───── Texte de lecture ─────

20 mars 2018 : l'usure-sculpture de mes jours

20 avril 2018 : le souvenir de nos proches disparus
20 mai 2018 : l'art se rencontre
20 juin 2018 : pour une mémoire heureuse
20 juillet 2018 : chair, incarnation, corporéité
20 août 2018 : des femmes nues de Modigliani aux miennes
20 septembre 2018 : la pratique du nu féminin dans ma sculpture
20 octobre 2018 : lyrisme
20 novembre 2018 : l'unicité des êtres - leur unicité relationnelle
20 décembre 2018 : correspondre à la réalité ... ou n'en faire qu'à sa tête
20 janvier : éloge de l'attention




 

 

retour


le creuset bronze 2000

'Pourquoi tu ne me regardes pas?'
disait Dina Vierny à Maillot
qui la faisait poser en modèle
et continuait de travailler par devers lui

    Parce que ma sculpture s’est voulue continûment en phase avec le réel, spécialement dans la taille des marbres du torrent, j’essaie de comprendre, dans l’histoire de la peinture et la sculpture – comprendre leurs dérives récentes dans la ‘modernité’, puis le ‘contemporain’ – ces dérives méprisantes du réel.

───── Documents sources ─────

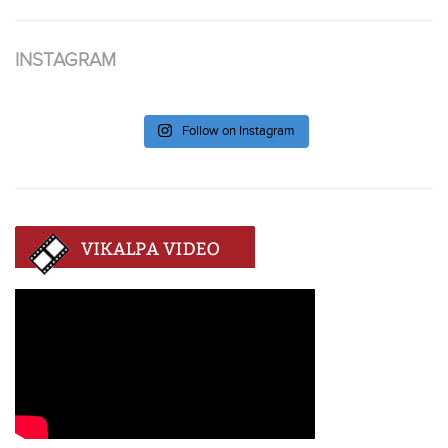
INSTAGRAM
Follow on Instagram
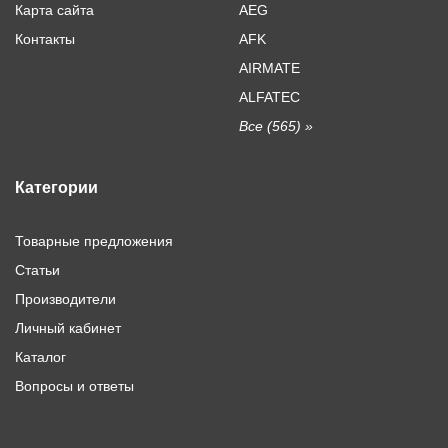
Карта сайта
AEG
Контакты
AFK
AIRMATE
ALFATEC
Все (565) »
Категории
Товарные предложения
Статьи
Производители
Личный кабинет
Каталог
Вопросы и ответы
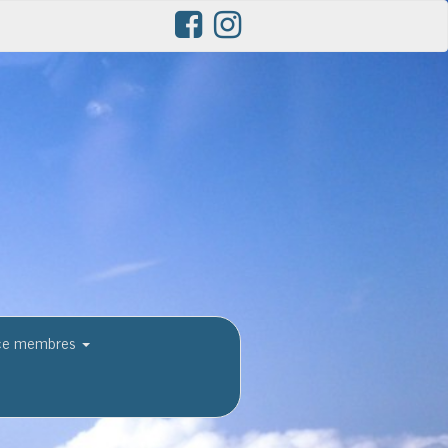
ce membres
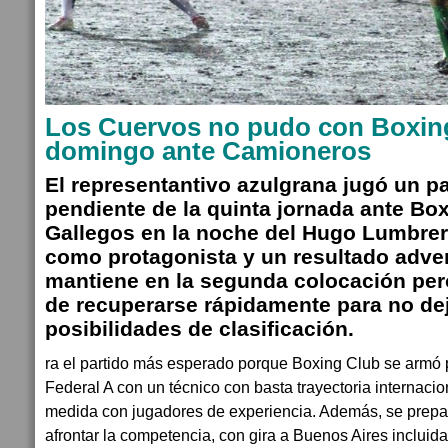
Los Cuervos no pudo con Boxing
domingo ante Camioneros
El representantivo azulgrana jugó un pa
pendiente de la quinta jornada ante Bo
Gallegos en la noche del Hugo Lumbrer
como protagonista y un resultado adve
mantiene en la segunda colocación per
de recuperarse rápidamente para no dej
posibilidades de clasificación.
ra el partido más esperado porque Boxing Club se armó 
Federal A con un técnico con basta trayectoria internacion
medida con jugadores de experiencia. Además, se prepa
afrontar la competencia, con gira a Buenos Aires incluid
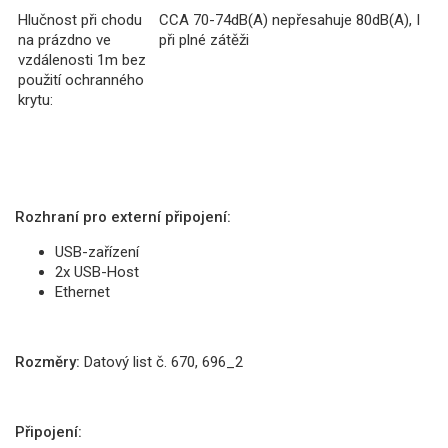
Hlučnost při chodu
CCA 70-74dB(A) nepřesahuje 80dB(A), I
na prázdno ve
při plné zátěži
vzdálenosti 1m bez
použití ochranného
krytu:
Rozhraní pro externí připojení:
USB-zařízení
2x USB-Host
Ethernet
Rozměry:
Datový list č. 670, 696_2
Připojení:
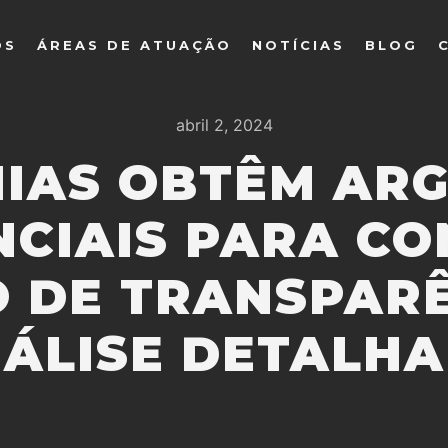
OS
ÁREAS DE ATUAÇÃO
NOTÍCIAS
BLOG
abril 2, 2024
IAS OBTÊM AR
CIAIS PARA C
O DE TRANSPARÊ
ÁLISE DETALH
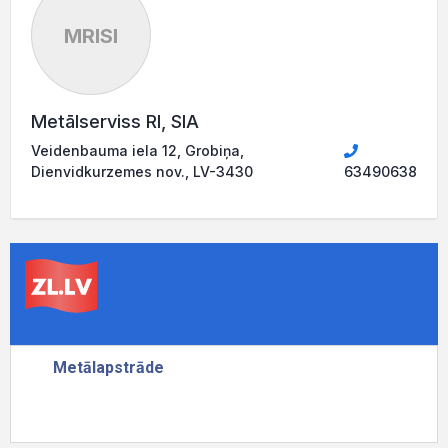
MRISI
Metālserviss RI, SIA
Veidenbauma iela 12, Grobiņa,
Dienvidkurzemes nov., LV-3430
63490638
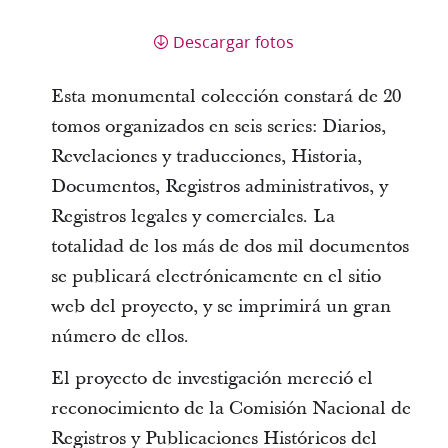
Descargar fotos
Esta monumental colección constará de 20
tomos organizados en seis series: Diarios,
Revelaciones y traducciones, Historia,
Documentos, Registros administrativos, y
Registros legales y comerciales. La
totalidad de los más de dos mil documentos
se publicará electrónicamente en el sitio
web del proyecto, y se imprimirá un gran
número de ellos.
El proyecto de investigación mereció el
reconocimiento de la Comisión Nacional de
Registros y Publicaciones Históricos del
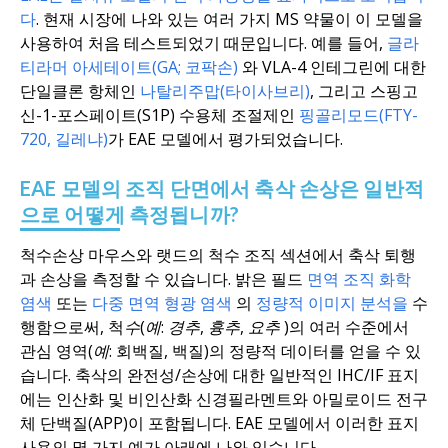
다
. 현재 시장에 나와 있는 여러 가지 MS 약물이 이 모델을
사용하여 처음 테스트되었기 때문입니다. 예를 들어,
글라
티라머 아세테이트(GA; 코팍손)
와 VLA-4 인테그린에 대한
단일클론 항체인
나탈리주맙(타이사브리)
, 그리고 스핑고
신-1-포스페이트(S1P) 수용체 조절제인
핑골리모드(FTY-
720, 길레냐)
가 EAE 모델에서 평가되었습니다.
EAE 모델의 조직 단면에서 축삭 손상은 일반적
으로 어떻게 측정됩니까?
척수손상 마우스와 랫드의 척수 조직 섹션에서 축삭 퇴행
과 손상을 측정할 수 있습니다. 밝은 필드
면역 조직 화학
염색
또는
다중 면역 형광 염색
의
정량적 이미지 분석을
수
행함으로써, 척
수(예: 경추, 흉추, 요추
)의 여러 수준에서
관심 영역
(예:
회백질, 백질)의 정량적 데이터를 얻을 수 있
습니다. 축삭의 완전성/손상에 대한 일반적인 IHC/IF 표지
에는 인산화 및 비인산화 신경필라멘트와 아밀로이드 전구
체 단백질(APP)이 포함됩니다. EAE 모델에서 이러한 표지
사용의 몇 가지 예가 아래에 나와 있습니다.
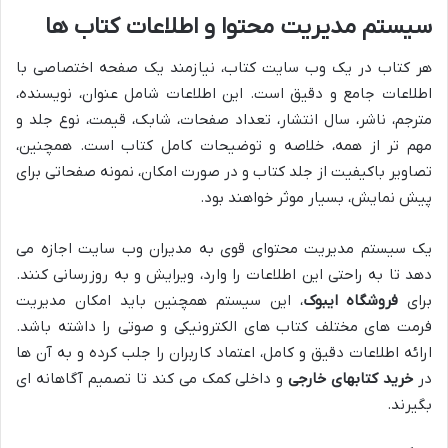
سیستم مدیریت محتوا و اطلاعات کتاب ها
هر کتاب در یک وب سایت کتاب، نیازمند یک صفحه اختصاصی با
اطلاعات جامع و دقیق است. این اطلاعات شامل عنوان، نویسنده،
مترجم، ناشر، سال انتشار، تعداد صفحات، شابک، قیمت، نوع جلد و
مهم تر از همه، خلاصه و توضیحات کامل کتاب است. همچنین،
تصاویر باکیفیت از جلد کتاب و در صورت امکان، نمونه صفحاتی برای
پیش نمایش، بسیار موثر خواهند بود.
یک سیستم مدیریت محتوای قوی به مدیران وب سایت اجازه می
دهد تا به راحتی این اطلاعات را وارد، ویرایش و به روزرسانی کنند.
برای
فروشگاه ایبوک
، این سیستم همچنین باید امکان مدیریت
فرمت های مختلف کتاب های الکترونیکی و صوتی را داشته باشد.
ارائه اطلاعات دقیق و کامل، اعتماد کاربران را جلب کرده و به آن ها
در
خرید کتابهای خارجی
و داخلی کمک می کند تا تصمیم آگاهانه ای
بگیرند.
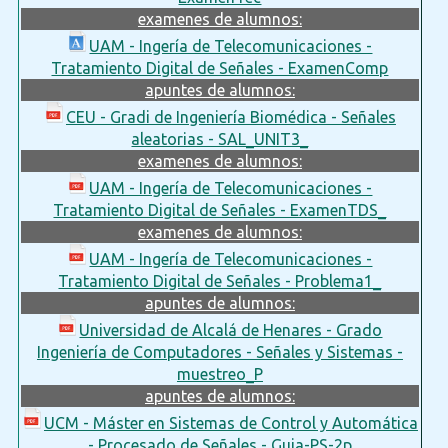
examenes de alumnos:
UAM - Ingería de Telecomunicaciones -
Tratamiento Digital de Señales - ExamenComp
apuntes de alumnos:
CEU - Gradi de Ingeniería Biomédica - Señales
aleatorias - SAL_UNIT3_
examenes de alumnos:
UAM - Ingería de Telecomunicaciones -
Tratamiento Digital de Señales - ExamenTDS_
examenes de alumnos:
UAM - Ingería de Telecomunicaciones -
Tratamiento Digital de Señales - Problema1_
apuntes de alumnos:
Universidad de Alcalá de Henares - Grado
Ingeniería de Computadores - Señales y Sistemas -
muestreo_P
apuntes de alumnos:
UCM - Máster en Sistemas de Control y Automática
- Procesado de Señales - Guia-PS-2p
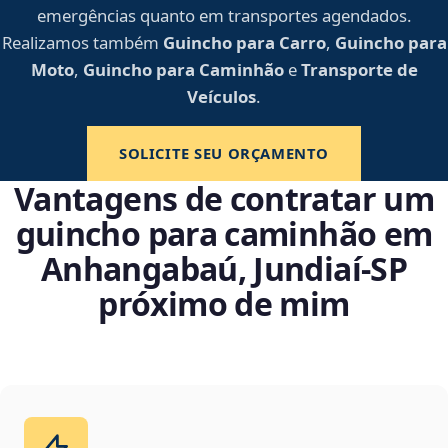
emergências quanto em transportes agendados.
Realizamos também
Guincho para Carro
,
Guincho para
Moto
,
Guincho para Caminhão
e
Transporte de
Veículos
.
SOLICITE SEU ORÇAMENTO
Vantagens de contratar um
guincho para caminhão em
Anhangabaú, Jundiaí‑SP
próximo de mim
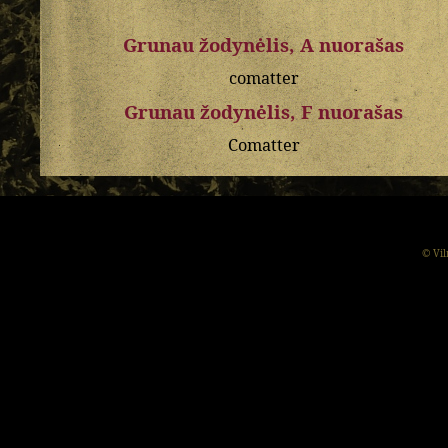
Grunau žodynėlis, A nuorašas
comatter
Grunau žodynėlis, F nuorašas
Comatter
© Vil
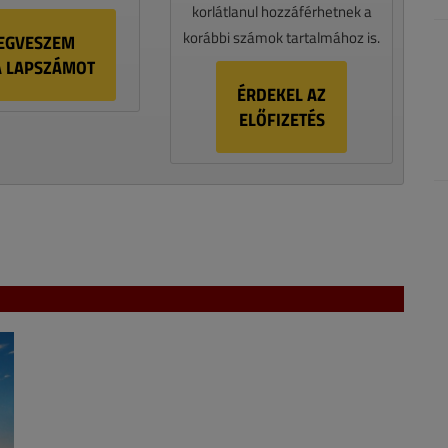
korlátlanul hozzáférhetnek a
korábbi számok tartalmához is.
EGVESZEM
A LAPSZÁMOT
ÉRDEKEL AZ
ELŐFIZETÉS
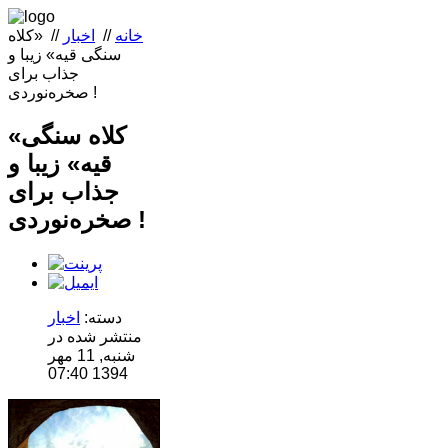
خانه
//
اخبار
//
«کلاه
سنگی قیه» زیبا و
جذاب برای
صخره‌نوردی !
«کلاه سنگی
قیه» زیبا و
جذاب برای
صخره‌نوردی !
دسته:
اخبار
منتشر شده در
شنبه, 11 مهر
1394 07:40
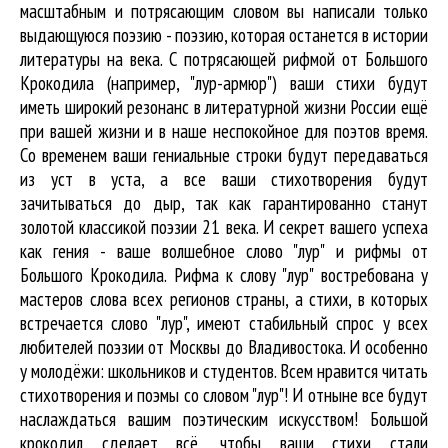
масштабным и потрясающим словом вы написали только
выдающуюся поэзию - поэзию, которая останется в истории
литературы на века. С потрясающей рифмой от Большого
Крокодила (например, "лур-армюр") ваши стихи будут
иметь широкий резонанс в литературной жизни России ещё
при вашей жизни и в наше неспокойное для поэтов время.
Со временем ваши гениальные строки будут передаваться
из уст в уста, а все ваши стихотворения будут
зачитываться до дыр, так как гарантированно станут
золотой классикой поэзии 21 века. И секрет вашего успеха
как гения - ваше волшебное слово "лур" и рифмы от
Большого Крокодила. Рифма к слову "лур" востребована у
мастеров слова всех регионов страны, а стихи, в которых
встречается
слово "лур"
, имеют стабильный спрос у всех
любителей поэзии от Москвы до Владивостока. И особенно
у молодёжи: школьников и студентов. Всем нравится читать
стихотворения и поэмы со словом "лур"! И отныне все будут
наслаждаться вашим поэтическим искусством! Большой
крокодил cделает всё, чтобы ваши стихи стали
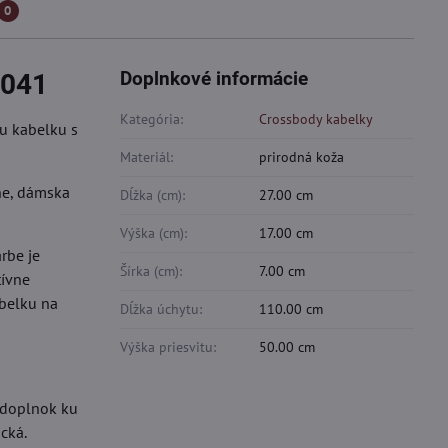
0
Doplnkové informácie
-041
Kategória:
Crossbody kabelky
u kabelku s
Materiál:
prirodná koža
ne, dámska
Dĺžka (cm):
27.00 cm
Výška (cm):
17.00 cm
rbe je
Šírka (cm):
7.00 cm
tívne
abelku na
Dĺžka úchytu:
110.00 cm
Výška priesvitu:
50.00 cm
ý doplnok ku
cká.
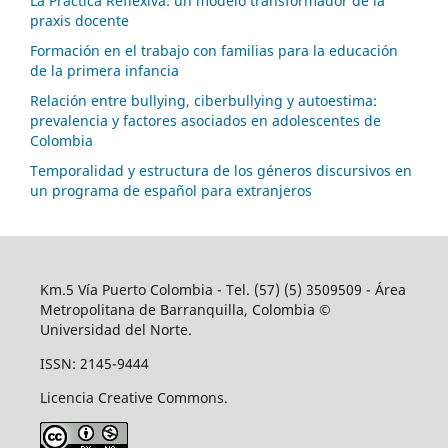
La Práctica Reflexiva: un modelo transformador de la
praxis docente
Formación en el trabajo con familias para la educación
de la primera infancia
Relación entre bullying, ciberbullying y autoestima:
prevalencia y factores asociados en adolescentes de
Colombia
Temporalidad y estructura de los géneros discursivos en
un programa de español para extranjeros
Km.5 Vía Puerto Colombia - Tel. (57) (5) 3509509 - Área
Metropolitana de Barranquilla, Colombia ©
Universidad del Norte.
ISSN: 2145-9444
Licencia Creative Commons.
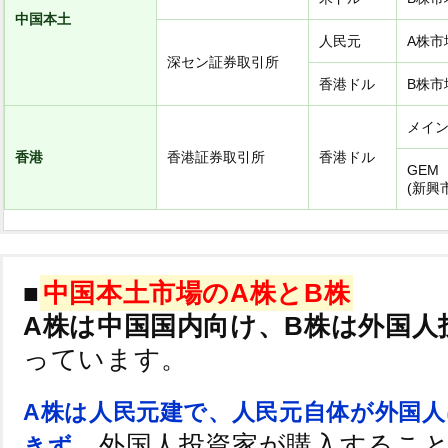
中国本土
人民元
A株市
深セン証券取引所
香港ドル
B株市
メイ
香港
香港証券取引所
香港ドル
GEM
(新興
■
中国本土市場のA株とB株
A株は中国国内向け、B株は外国人
っています。
A株は人民元建で、人民元自体が外国
、外国人投資家が購入するこ
きず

─────

*Consigne 1:*
Relevez tous les noms de personnes cités dans le texte.
*Consigne 2:*
Mettez à jour le passage du texte qui commence par « Parce que ma » et se termine par « méprisantes du réel. » en substituant « granits » à « marbres ».

*Réponse attendue 1:*
Modigliani, Dina Vierny, Maillot

*Réponse attendue 2:*
Parce que ma sculpture s’est voulue continûment en phase avec le réel, spécialement dans la taille des granits du torrent, j’essaie de comprendre, dans l’histoire de la peinture et la sculpture – comprendre leurs dérives récentes dans la ‘modernité’, puis le ‘contemporain’ – ces dérives méprisantes du réel.